The idea that Emma went to her dead mother's bedside day after day, to witness the growth of her baby brother inside her mother's stomach, ripped my heart out.  I cannot imagine having to endure a pain like that.  The prolonging of such a difficult goodbye wears Emma down.  But then she sees Caleb, a boy from school who has his own troubled past, still fighting his own personal demons.  I knew immediately where this storyline was headed.  I get that it's meant to show Emma that among grief, one can find hope again.  And it's true, it can happen.  But I felt that their relationship was a bit too over the top in parts.

Overall this story delivers an emotional punch that fans of heavy YA contemporary will enjoy.  For me, there were more negatives than positives that stood out, which didn't allow me to fully connect to the story as I had hoped to.  Elizabeth Scott has a blacklist of superb novels, so I know this one will not stray me from reading her again. 


  1. I felt very similar about this novel. I basically hated Emma, but I understood where she was coming from so I pitied her as well. Still, it was hard to read how she was treating her awesome stepfather who was dealing with his own grief. It felt very teenager-y to me - realistic,, but difficult when you're not a teengaer.

  2. Hm. You make some interesting points, my dear.

    This one scares me so because it is just SUCH a heavy subject and as new mom, I'm afraid of how emotionally freaked out I'm going to get about it.

    I agree with you though that even if this one doesn't work for all readers, Elizabeth Scott has written so many fantastic books that there are plenty of other ones out there to enjoy!

  3. To say that I'm apprehensive about reading this story would be an understatement. I've been waffling back and forth as to whether or not it's the right book for me since I first heard of it. On the one hand, I love contemporary novels, particularly when they deal with realistic topics like this one. On the other hand, the idea of using a woman as little more than a human incubator makes me a little sick and the negative reviews I've read have me more than a little wary.
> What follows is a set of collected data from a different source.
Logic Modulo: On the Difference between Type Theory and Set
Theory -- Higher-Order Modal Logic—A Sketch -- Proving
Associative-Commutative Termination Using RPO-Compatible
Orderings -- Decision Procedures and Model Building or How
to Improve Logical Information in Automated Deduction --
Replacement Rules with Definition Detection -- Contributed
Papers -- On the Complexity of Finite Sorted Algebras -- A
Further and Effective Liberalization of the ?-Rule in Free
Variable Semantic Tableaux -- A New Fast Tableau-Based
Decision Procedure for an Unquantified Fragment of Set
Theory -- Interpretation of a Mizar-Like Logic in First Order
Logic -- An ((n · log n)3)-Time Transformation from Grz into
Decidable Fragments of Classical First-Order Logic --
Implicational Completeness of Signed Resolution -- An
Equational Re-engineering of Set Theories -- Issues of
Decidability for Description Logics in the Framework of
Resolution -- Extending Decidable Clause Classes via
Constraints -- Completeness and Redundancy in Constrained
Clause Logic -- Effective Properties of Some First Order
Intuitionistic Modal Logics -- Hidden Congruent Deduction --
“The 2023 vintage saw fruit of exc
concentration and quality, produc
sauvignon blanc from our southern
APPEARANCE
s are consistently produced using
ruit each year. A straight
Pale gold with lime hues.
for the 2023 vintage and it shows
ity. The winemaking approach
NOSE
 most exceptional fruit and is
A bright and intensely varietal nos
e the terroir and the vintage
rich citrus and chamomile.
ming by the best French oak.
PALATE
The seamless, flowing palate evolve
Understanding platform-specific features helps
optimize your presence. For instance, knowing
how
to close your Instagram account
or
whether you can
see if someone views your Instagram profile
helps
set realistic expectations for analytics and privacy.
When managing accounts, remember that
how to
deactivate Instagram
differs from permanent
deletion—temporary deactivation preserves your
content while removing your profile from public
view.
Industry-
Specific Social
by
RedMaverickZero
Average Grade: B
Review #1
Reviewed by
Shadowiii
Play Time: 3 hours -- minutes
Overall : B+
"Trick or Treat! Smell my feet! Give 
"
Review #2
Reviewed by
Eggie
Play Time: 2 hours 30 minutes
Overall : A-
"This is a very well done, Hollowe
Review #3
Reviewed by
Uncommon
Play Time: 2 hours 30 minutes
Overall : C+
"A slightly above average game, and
I did like that Anna mentioned a positive female friendship between Emma and her friend Olivia in this novel. That's something I always appreciate, and has given me something to look forward to. I actually won an ARC from Harlequin Teen today as one of Goodreads' 'First Reads' giveaways, so whether I like it or not, I know I'll be reading this in the not-so-distant future. As you mentioned in your review, I'm a little concerned about whether or not I'll be able to connect with Emma and how I respond to her treatment of her stepfather. I know this has been an issue for a number of other readers as well, but I'm trying my best to keep an open mind. Unfortunately, sometimes that's easier said than done, especially when I see bloggers whose opinions I trust, like you, have a difficult time with a particular book.

  4. I'm really curious about this one, as it's been garnering pretty mixed reactions from people. It should be an interesting contemporary read, however, because the subject matter is very unique (well, at least to me). I'm sorry to hear that you weren't able to connect to the story; that worries me a little as well, but we'll have to see what happens when I finally read it!

  5. I completely agree. While I did like this book, I didn't like how Emma dealt with her grief. The way she treated her step dad broke my heart. She came off as very immature most of the time. It was hard to sympathize with her while wanting to slap her silly.

  6. Although I did like Emma and Caleb's relationship I did find it difficult to connect with Emma as well. The story was very emotional though. I felt bad for her and her step-dad. It is true, no one really knows what her mom would have wanted. It is such a grey area and I felt like both sides were justified in feeling how they felt. Great review. Thanks for sharing.

  7. This book sounds like an emotional and interesting read but I've read mixed reviews for it so far which has put me off a little bit. I might check it out for the premise alone and see what I make of it. Thanks for sharing such a thoughtful review! :)

  8. Yep, I need to read this one and weigh in. I've heard so many different opinions!